*DATA FOR ANALYSIS:*
====================

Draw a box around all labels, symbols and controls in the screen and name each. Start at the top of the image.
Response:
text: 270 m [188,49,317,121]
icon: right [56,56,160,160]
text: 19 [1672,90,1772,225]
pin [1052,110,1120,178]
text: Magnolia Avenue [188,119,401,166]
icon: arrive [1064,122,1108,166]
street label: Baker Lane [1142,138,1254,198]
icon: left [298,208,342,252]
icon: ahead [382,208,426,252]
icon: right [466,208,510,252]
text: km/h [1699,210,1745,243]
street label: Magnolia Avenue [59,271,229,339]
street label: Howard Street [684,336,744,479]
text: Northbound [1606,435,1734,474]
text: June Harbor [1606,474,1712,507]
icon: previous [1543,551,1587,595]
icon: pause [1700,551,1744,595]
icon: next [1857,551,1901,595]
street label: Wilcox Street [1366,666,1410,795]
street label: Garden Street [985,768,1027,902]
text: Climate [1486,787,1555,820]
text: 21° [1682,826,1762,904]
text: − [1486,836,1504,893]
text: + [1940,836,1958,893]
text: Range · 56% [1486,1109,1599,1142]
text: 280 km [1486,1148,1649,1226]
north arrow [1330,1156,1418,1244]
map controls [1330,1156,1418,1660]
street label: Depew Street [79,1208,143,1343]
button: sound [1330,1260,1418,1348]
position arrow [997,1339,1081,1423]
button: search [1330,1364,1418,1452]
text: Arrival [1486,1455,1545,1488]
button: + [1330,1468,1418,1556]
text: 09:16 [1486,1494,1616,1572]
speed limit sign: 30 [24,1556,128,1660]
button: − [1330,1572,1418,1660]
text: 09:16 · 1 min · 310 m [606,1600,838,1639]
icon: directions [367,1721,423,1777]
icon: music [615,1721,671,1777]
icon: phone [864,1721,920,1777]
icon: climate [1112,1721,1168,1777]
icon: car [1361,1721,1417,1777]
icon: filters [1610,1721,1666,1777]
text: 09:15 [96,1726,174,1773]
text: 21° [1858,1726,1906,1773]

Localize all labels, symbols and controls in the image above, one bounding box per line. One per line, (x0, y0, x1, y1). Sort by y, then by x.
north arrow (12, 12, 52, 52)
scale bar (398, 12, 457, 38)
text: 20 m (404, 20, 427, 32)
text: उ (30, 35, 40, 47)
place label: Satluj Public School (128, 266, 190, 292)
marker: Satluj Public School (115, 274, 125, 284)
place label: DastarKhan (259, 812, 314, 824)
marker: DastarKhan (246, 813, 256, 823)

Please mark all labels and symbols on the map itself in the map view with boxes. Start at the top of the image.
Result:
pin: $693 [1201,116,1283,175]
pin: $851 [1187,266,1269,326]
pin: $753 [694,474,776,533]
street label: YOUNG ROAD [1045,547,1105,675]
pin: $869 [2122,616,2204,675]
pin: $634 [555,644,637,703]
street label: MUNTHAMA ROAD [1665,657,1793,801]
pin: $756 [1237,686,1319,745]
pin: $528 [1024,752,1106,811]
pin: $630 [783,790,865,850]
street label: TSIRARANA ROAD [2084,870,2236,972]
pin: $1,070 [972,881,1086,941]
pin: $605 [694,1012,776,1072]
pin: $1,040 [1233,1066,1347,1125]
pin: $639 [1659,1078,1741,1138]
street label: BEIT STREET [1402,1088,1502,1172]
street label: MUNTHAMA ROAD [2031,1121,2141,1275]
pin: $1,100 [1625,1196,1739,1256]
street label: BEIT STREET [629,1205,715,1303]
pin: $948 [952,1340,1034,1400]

====================

Your job is to reproduce the listing exactly.

Draw a box around all labels, symbols and controls in the screen and name each. Start at the top of the image.
Response:
text: 270 m [188,49,317,121]
icon: right [56,56,160,160]
text: 19 [1672,90,1772,225]
pin [1052,110,1120,178]
text: Magnolia Avenue [188,119,401,166]
icon: arrive [1064,122,1108,166]
street label: Baker Lane [1142,138,1254,198]
icon: left [298,208,342,252]
icon: ahead [382,208,426,252]
icon: right [466,208,510,252]
text: km/h [1699,210,1745,243]
street label: Magnolia Avenue [59,271,229,339]
street label: Howard Street [684,336,744,479]
text: Northbound [1606,435,1734,474]
text: June Harbor [1606,474,1712,507]
icon: previous [1543,551,1587,595]
icon: pause [1700,551,1744,595]
icon: next [1857,551,1901,595]
street label: Wilcox Street [1366,666,1410,795]
street label: Garden Street [985,768,1027,902]
text: Climate [1486,787,1555,820]
text: 21° [1682,826,1762,904]
text: − [1486,836,1504,893]
text: + [1940,836,1958,893]
text: Range · 56% [1486,1109,1599,1142]
text: 280 km [1486,1148,1649,1226]
north arrow [1330,1156,1418,1244]
map controls [1330,1156,1418,1660]
street label: Depew Street [79,1208,143,1343]
button: sound [1330,1260,1418,1348]
position arrow [997,1339,1081,1423]
button: search [1330,1364,1418,1452]
text: Arrival [1486,1455,1545,1488]
button: + [1330,1468,1418,1556]
text: 09:16 [1486,1494,1616,1572]
speed limit sign: 30 [24,1556,128,1660]
button: − [1330,1572,1418,1660]
text: 09:16 · 1 min · 310 m [606,1600,838,1639]
icon: directions [367,1721,423,1777]
icon: music [615,1721,671,1777]
icon: phone [864,1721,920,1777]
icon: climate [1112,1721,1168,1777]
icon: car [1361,1721,1417,1777]
icon: filters [1610,1721,1666,1777]
text: 09:15 [96,1726,174,1773]
text: 21° [1858,1726,1906,1773]

Localize all labels, symbols and controls in the image above, one bounding box per line. One per line, (x0, y0, x1, y1). Sort by y, then by x.
north arrow (12, 12, 52, 52)
scale bar (398, 12, 457, 38)
text: 20 m (404, 20, 427, 32)
text: उ (30, 35, 40, 47)
place label: Satluj Public School (128, 266, 190, 292)
marker: Satluj Public School (115, 274, 125, 284)
place label: DastarKhan (259, 812, 314, 824)
marker: DastarKhan (246, 813, 256, 823)

Please mark all labels and symbols on the map itself in the map view with boxes. Start at the top of the image.
Result:
pin: $693 [1201,116,1283,175]
pin: $851 [1187,266,1269,326]
pin: $753 [694,474,776,533]
street label: YOUNG ROAD [1045,547,1105,675]
pin: $869 [2122,616,2204,675]
pin: $634 [555,644,637,703]
street label: MUNTHAMA ROAD [1665,657,1793,801]
pin: $756 [1237,686,1319,745]
pin: $528 [1024,752,1106,811]
pin: $630 [783,790,865,850]
street label: TSIRARANA ROAD [2084,870,2236,972]
pin: $1,070 [972,881,1086,941]
pin: $605 [694,1012,776,1072]
pin: $1,040 [1233,1066,1347,1125]
pin: $639 [1659,1078,1741,1138]
street label: BEIT STREET [1402,1088,1502,1172]
street label: MUNTHAMA ROAD [2031,1121,2141,1275]
pin: $1,100 [1625,1196,1739,1256]
street label: BEIT STREET [629,1205,715,1303]
pin: $948 [952,1340,1034,1400]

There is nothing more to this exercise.